Go Back
Print

Sauce Provençale

The genesis of this comes to me from Escoffier, and to him from "the bourgeois kitchens of Provence and is actually a Fondue of tomatoes."  I have made an altercation or two but the spirit remains his.

Course Sauce
Cuisine French
Prep Time 10 minutes
Cook Time 30 minutes
Total Time 40 minutes
Author Auguste Escoffier

Ingredients

Sauce Provençale

  • 9 oz Extra Virgin Olive Oil
  • 3# 6 oz Peeled, seeded, chopped tomatoes
  • pinch sugar
  • 1 each Crushed garlic clove
  • 1 t Chopped lemon thyme leaves
  • Salt and pepper

Instructions

Prepare the sauce

  1. Peel, seed and chop the tomato meat.  Save the skins and seeds for a stock or soup base.

    Peel the garlic clove; pick and chop the lemon thyme leaves.

    Chop the tomatoes into uniform sized of approximately 1 inch cubes.

  2. Heat the extra virgin olive oil in a deep, heavy bottomed pot, to nearly smoking.  You will see the oil "walking," that is, lines of movement in the oil. 

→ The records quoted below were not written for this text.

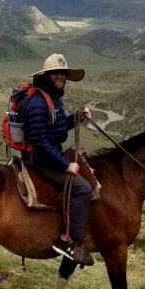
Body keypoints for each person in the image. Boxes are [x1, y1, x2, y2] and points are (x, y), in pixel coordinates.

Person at [20, 53, 94, 266]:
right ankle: (68, 241)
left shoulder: (52, 98)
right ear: (46, 76)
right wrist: (65, 164)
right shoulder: (37, 103)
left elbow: (57, 128)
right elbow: (40, 142)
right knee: (82, 188)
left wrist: (76, 117)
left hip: (49, 154)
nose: (61, 76)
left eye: (63, 73)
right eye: (56, 73)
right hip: (41, 159)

    Add the garlic, allow to cook just a few seconds to get browned and add the tomatoes.  Please take great caution to avoid splashing the chopped lemon thyme and tomatoes into the very hot oil.  It is best to place the tomatoes into a bowl which will fit into the pot and then, with an oven mitt on your hand to protect from steam, put the bowl as near the surface of the oil as you can and tip the tomatoes into the oil.

  3. Stir the tomatoes immediately with a wooden spoon.  Reduce the heat to low and let the tomatoes simmer for half an hour.  Stir often until the heat reduces, then cover the pot and stir now and again.

  4. The tomatoes will have broken down greatly but will still have some identity remaining.  This is an excellent sauce for fish or chicken or even as a dipping sauce for fried zucchini sticks.

Recipe Notes

For those of you with La Guide Culinairethis is recipe 72.

This sauce lends itself to accepting a variety of flavors, including anchovies and olives and rinse, salt-packed capers (the brined kind are okay, but the salt-packed have superior flavor). 

Classical French purists will bulk and insist no change can be made.  Remind them with kindness that Escoffier spent his whole life experimenting and tweaking and finding the best flavor and methods.  Surely we can allow that he would approve of an improvement, especially if it tasted good and was cooked well.